AIM OF THE TASK> In the listing below, find the line containing "[56,588,153,597] MACE_INCLUDED ->" and the line containing "[91,203,174,218] publications. ->". Repeat exactly those two lines and every line between them.

=====

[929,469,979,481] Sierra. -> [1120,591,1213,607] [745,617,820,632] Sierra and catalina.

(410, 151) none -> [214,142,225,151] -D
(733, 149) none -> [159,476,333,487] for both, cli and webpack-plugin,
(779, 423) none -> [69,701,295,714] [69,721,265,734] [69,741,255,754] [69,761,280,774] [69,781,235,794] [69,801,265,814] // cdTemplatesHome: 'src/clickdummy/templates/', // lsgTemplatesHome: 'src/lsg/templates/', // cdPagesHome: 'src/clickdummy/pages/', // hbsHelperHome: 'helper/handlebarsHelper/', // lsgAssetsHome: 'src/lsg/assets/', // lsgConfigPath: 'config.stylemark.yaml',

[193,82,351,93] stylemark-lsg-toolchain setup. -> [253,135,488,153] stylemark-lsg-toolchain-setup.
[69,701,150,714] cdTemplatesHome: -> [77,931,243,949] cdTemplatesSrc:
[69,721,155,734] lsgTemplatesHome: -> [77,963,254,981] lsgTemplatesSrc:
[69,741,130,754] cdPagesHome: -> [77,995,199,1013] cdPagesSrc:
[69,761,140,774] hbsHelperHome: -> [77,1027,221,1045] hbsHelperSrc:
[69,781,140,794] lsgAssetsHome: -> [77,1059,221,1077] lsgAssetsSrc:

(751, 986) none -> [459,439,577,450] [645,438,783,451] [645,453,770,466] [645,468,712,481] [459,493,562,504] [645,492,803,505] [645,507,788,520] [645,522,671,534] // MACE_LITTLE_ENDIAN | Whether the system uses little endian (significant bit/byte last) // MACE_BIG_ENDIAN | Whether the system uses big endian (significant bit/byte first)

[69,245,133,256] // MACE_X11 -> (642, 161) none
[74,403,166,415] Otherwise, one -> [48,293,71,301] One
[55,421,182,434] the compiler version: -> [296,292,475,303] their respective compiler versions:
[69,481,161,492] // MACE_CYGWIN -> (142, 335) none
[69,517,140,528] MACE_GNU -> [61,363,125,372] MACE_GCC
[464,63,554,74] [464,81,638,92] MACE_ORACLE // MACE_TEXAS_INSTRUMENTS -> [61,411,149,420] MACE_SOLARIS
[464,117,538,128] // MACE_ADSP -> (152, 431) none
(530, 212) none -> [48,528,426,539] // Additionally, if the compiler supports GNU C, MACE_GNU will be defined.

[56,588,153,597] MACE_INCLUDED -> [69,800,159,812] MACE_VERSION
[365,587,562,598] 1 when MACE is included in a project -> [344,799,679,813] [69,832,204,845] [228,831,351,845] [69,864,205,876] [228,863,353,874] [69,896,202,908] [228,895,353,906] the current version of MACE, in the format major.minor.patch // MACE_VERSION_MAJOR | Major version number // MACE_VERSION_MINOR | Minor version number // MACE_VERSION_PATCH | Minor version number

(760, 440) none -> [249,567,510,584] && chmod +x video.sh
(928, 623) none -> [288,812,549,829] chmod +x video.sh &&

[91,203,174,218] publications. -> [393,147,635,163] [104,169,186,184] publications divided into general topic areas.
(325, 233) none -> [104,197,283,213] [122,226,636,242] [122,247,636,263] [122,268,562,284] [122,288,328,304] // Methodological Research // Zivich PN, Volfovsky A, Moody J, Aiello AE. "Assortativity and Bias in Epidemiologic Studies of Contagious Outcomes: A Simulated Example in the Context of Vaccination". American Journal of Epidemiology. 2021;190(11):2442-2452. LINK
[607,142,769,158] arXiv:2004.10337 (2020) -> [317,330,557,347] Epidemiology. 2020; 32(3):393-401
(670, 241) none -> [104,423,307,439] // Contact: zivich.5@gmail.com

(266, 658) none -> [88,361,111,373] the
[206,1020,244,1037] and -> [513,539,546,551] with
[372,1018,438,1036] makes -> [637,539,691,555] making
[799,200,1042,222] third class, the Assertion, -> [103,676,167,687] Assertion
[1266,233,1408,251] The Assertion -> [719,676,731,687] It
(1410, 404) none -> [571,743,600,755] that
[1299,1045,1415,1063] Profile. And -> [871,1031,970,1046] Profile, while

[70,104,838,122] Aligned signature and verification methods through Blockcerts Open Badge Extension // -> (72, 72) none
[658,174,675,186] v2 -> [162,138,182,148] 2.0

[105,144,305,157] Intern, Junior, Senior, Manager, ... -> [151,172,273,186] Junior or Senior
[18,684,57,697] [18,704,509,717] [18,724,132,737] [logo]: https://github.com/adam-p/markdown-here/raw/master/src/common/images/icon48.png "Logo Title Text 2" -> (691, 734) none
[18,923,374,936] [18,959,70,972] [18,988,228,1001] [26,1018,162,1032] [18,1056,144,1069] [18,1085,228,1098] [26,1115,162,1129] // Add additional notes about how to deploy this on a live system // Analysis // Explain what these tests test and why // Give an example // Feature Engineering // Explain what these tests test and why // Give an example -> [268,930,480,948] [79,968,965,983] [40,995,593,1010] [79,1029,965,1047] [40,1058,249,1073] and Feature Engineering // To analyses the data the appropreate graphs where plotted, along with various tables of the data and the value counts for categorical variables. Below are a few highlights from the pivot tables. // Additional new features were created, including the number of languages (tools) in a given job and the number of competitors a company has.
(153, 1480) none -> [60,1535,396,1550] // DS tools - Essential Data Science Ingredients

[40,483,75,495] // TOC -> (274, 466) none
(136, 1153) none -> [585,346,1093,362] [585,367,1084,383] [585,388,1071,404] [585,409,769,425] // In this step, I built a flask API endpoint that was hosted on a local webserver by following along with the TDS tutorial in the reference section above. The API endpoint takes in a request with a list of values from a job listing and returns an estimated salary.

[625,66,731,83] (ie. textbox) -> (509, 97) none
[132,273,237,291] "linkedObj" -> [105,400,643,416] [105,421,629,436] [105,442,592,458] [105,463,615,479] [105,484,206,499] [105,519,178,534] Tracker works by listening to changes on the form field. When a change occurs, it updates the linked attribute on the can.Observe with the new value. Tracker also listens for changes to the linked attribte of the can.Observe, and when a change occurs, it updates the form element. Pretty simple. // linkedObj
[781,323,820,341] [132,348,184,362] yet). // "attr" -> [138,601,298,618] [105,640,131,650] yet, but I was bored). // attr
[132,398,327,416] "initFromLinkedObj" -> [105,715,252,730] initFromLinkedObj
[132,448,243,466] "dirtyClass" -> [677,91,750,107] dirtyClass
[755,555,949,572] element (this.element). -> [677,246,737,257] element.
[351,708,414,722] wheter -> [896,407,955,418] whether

=====

RESULT OF THIS EXERCISE>
[56,588,153,597] MACE_INCLUDED -> [69,800,159,812] MACE_VERSION
[365,587,562,598] 1 when MACE is included in a project -> [344,799,679,813] [69,832,204,845] [228,831,351,845] [69,864,205,876] [228,863,353,874] [69,896,202,908] [228,895,353,906] the current version of MACE, in the format major.minor.patch // MACE_VERSION_MAJOR | Major version number // MACE_VERSION_MINOR | Minor version number // MACE_VERSION_PATCH | Minor version number

(760, 440) none -> [249,567,510,584] && chmod +x video.sh
(928, 623) none -> [288,812,549,829] chmod +x video.sh &&

[91,203,174,218] publications. -> [393,147,635,163] [104,169,186,184] publications divided into general topic areas.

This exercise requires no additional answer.